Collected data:
######
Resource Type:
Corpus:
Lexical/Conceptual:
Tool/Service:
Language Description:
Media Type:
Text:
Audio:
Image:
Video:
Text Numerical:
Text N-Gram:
######
TASK GOAL:
Duplicate the lines above with no changes.

TASK OUTPUT:
Resource Type:
Corpus:
Lexical/Conceptual:
Tool/Service:
Language Description:
Media Type:
Text:
Audio:
Image:
Video:
Text Numerical:
Text N-Gram:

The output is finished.